The final script is here and is quite easy to follow:

options(mc.cores=1)

#import packages

install.packages("tm")
install.packages("RWeka")
install.package("slam")

library(tm)
library("RWeka")
library("slam")

#import csv
mydata = read.csv("bnpwcomments.csv", sep = ";")  # read csv file

#prepare text
corpus <- Corpus(VectorSource(mydata$message)) # create corpus object

corpus <- tm_map(corpus, mc.cores=1, removePunctuation)
corpus <- tm_map(corpus, removeNumbers, mc.cores=1)
corpus <- tm_map(corpus, removeWords, stopwords("english"), mc.cores=1)

# convert all text to lower case
corpus <- tm_map(corpus, tolower, mc.cores=1)

#proplem with to lower means we need to make it type of plain text document again
corpus <- tm_map(corpus, PlainTextDocument)

#make the term document matrix
tdm <- TermDocumentMatrix(corpus)

#find the frequent terms
findFreqTerms(tdm, lowfreq = 500)

#tokenizer for tdm with ngrams
BigramTokenizer <- function(x) NGramTokenizer(x, Weka_control(min = 4, max = 4))
tdm <- TermDocumentMatrix(corpus, control = list(tokenize = BigramTokenizer))
findFreqTerms(tdm, lowfreq = 15)

#create dataframe and order by most used
rollup <- rollup(tdm, 2, na.rm=TRUE, FUN = sum)
mydata.df <- as.data.frame(inspect(rollup))
colnames(mydata.df) <- c("count")
mydata.df$ngram <- rownames(mydata.df)
newdata <- mydata.df[order(-count),]
newdata<-newdata[order(newdata$count, decreasing=TRUE), ]

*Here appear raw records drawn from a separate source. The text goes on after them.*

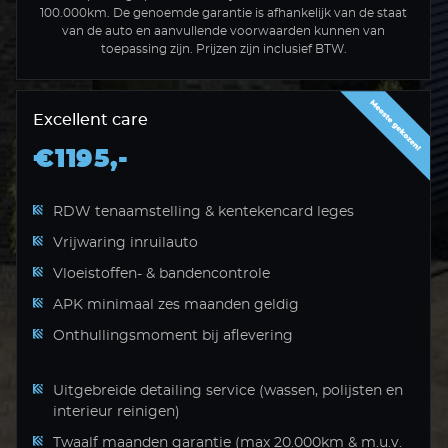
100.000km. De genoemde garantie is afhankelijk van de staat
van de auto en aanvullende voorwaarden kunnen van
toepassing zijn. Prijzen zijn inclusief BTW.
Excellent care
€1195,-
RDW tenaamstelling & kentekencard leges
Vrijwaring inruilauto
Vloeistoffen- & bandencontrole
APK minimaal zes maanden geldig
Onthullingsmoment bij aflevering
Uitgebreide detailing service (wassen, polijsten en
interieur reinigen)
Twaalf maanden garantie (max 20.000km & m.u.v.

To change the number of words in the sequence you want to look for this line and change the number to whatever you want:

BigramTokenizer <- function(x) NGramTokenizer(x, Weka_control(min = 4, max = 4))

I haven’t finished playing with the data yet, but if you are interested I have dug the most popular phrases out, it is quite obvious that ‘at the end of the day’ to the BNP it’s a case of us Vs them.

3 Word phases

Count Phrase

156    in this country
130    all the way
103    a lot of
99    bnp all the
89    to do with
87    got my vote
85    in our country
80    in the uk
78    dont like it
78    if you dont
75    the bnp are
75    the rest of
75    the right to
73    we need to
72    the british people

4 word  phrases:

Count Phrase

49    in our own country
47    nothing to do with
43    if they dont like
39    if you dont like
35    the rest of the
34    the end of the
32    have the right to
30    if you want to
30    in the first place
30    they don’t like it
29    at the end of
29    end of the day
28    in the name of
28    this is our country
26    our way of life
26    send them all back

5 word  phrases:

Count Phrase

26    at the end of the
26    if they dont like it
26    the end of the day
16    has nothing to do with
14    if you dont like it
12    for the sole purpose of
12    sole purpose of child exploitation
12    the sole purpose of child
11    bring back the death penalty

6 word phrases

Count Phrase

25    at the end of the day
12    for the sole purpose of child
12    the sole purpose of child exploitation
8    any plans for you to review
5    for you to review cannabis laws